Sin dalla loro scoperta negli anni ’90, le cellule cerebrali che indicano la direzione della testa sono state chiamate la “bussola interna”. Queste cellule si attivano quando la testa di un animale o di un essere umano punta in una certa direzione e si ritiene che siano importanti per l’orientamento spaziale e la navigazione.
Un team di neuroscienziati dell’Università di Tubinga ha scoperto che le cellule che orientano il cervello nei topi fanno molto più di questo.

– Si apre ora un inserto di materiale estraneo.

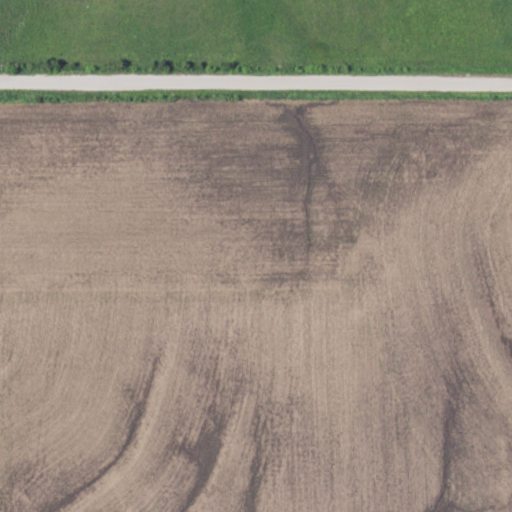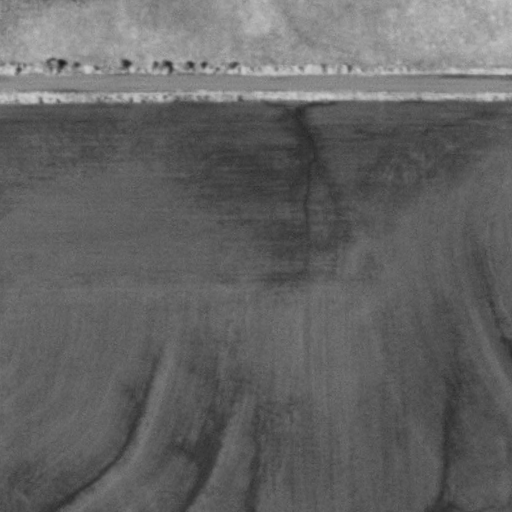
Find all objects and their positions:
road: (256, 82)
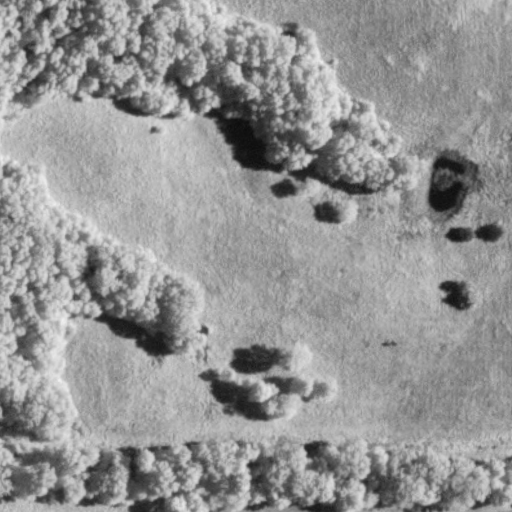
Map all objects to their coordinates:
road: (302, 432)
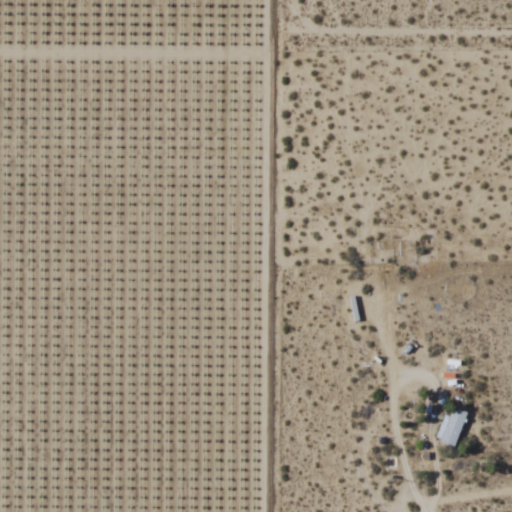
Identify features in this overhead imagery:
road: (380, 49)
road: (228, 255)
building: (450, 426)
road: (474, 505)
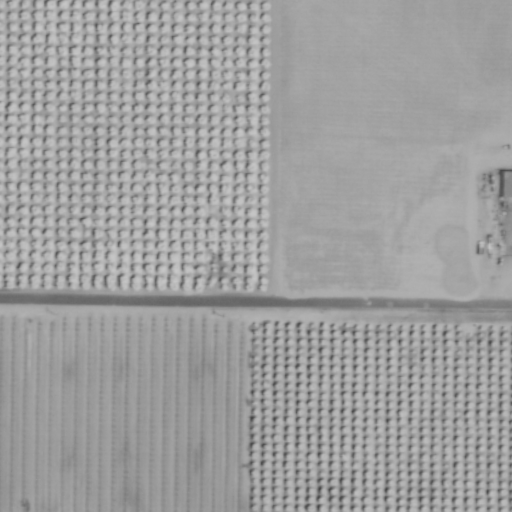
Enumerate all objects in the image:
building: (506, 184)
road: (440, 211)
crop: (255, 256)
road: (255, 303)
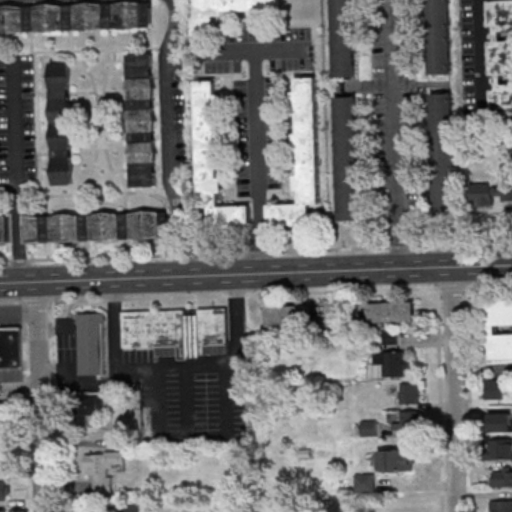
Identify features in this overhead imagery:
building: (228, 10)
building: (77, 17)
building: (440, 36)
building: (345, 38)
building: (501, 55)
building: (501, 56)
road: (480, 74)
road: (180, 138)
road: (261, 162)
road: (400, 167)
road: (17, 170)
road: (255, 251)
road: (256, 274)
road: (489, 284)
road: (451, 286)
road: (356, 289)
road: (36, 300)
road: (19, 307)
building: (497, 327)
building: (10, 346)
road: (196, 365)
road: (19, 385)
road: (453, 390)
building: (409, 392)
road: (24, 394)
road: (39, 396)
road: (469, 398)
road: (189, 400)
road: (54, 406)
building: (86, 410)
building: (3, 411)
building: (408, 420)
building: (500, 421)
building: (500, 421)
road: (176, 435)
building: (501, 448)
building: (396, 459)
building: (396, 459)
building: (1, 461)
building: (103, 467)
building: (502, 477)
building: (501, 478)
building: (364, 482)
building: (2, 490)
building: (501, 506)
building: (3, 510)
building: (3, 510)
building: (94, 511)
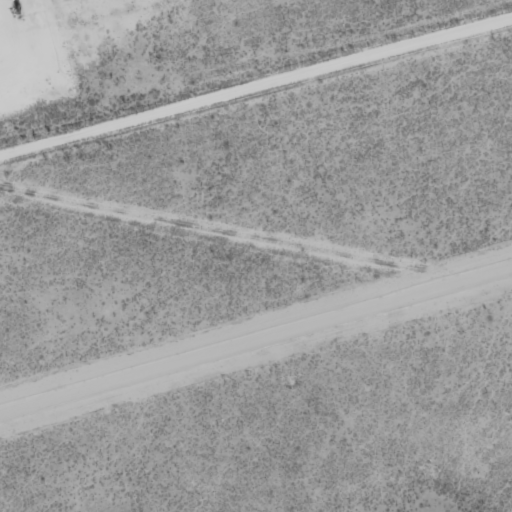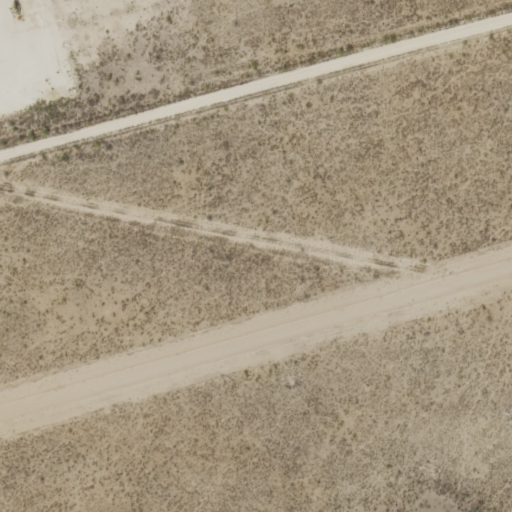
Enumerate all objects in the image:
petroleum well: (13, 11)
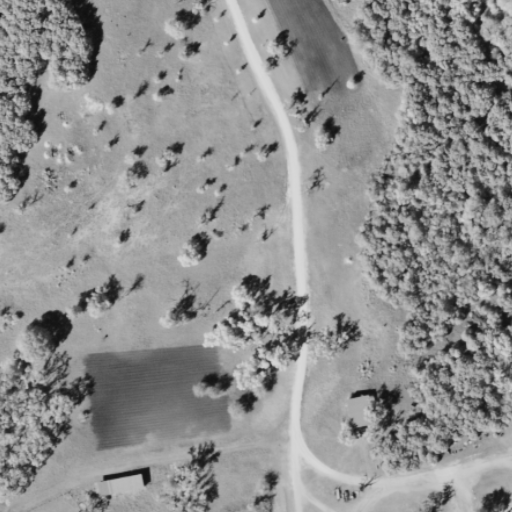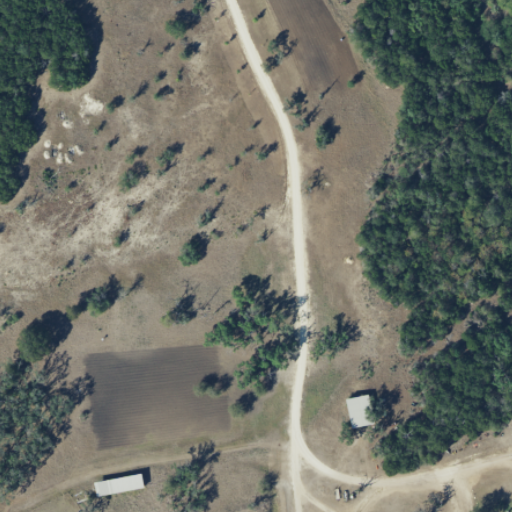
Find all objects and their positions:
building: (361, 413)
building: (120, 486)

Possono essere coinvolte nella trasmissione di informazioni sensoriali ed emotive che vengono utilizzate per formare ricordi di esperienze, chiamati “memoria episodica”.
I risultati dello studio sono stati pubblicati su Nature Neuroscience.
Cellule cerebrali: ecco come modulano la memoria episodica
Il gruppo di ricerca sulle cellule cerebrali è stato guidato dal professor Andrea Burgalossi dell’Istituto di Neurobiologia e del Centro Werner Reichardt per le Neuroscienze Integrative (CIN)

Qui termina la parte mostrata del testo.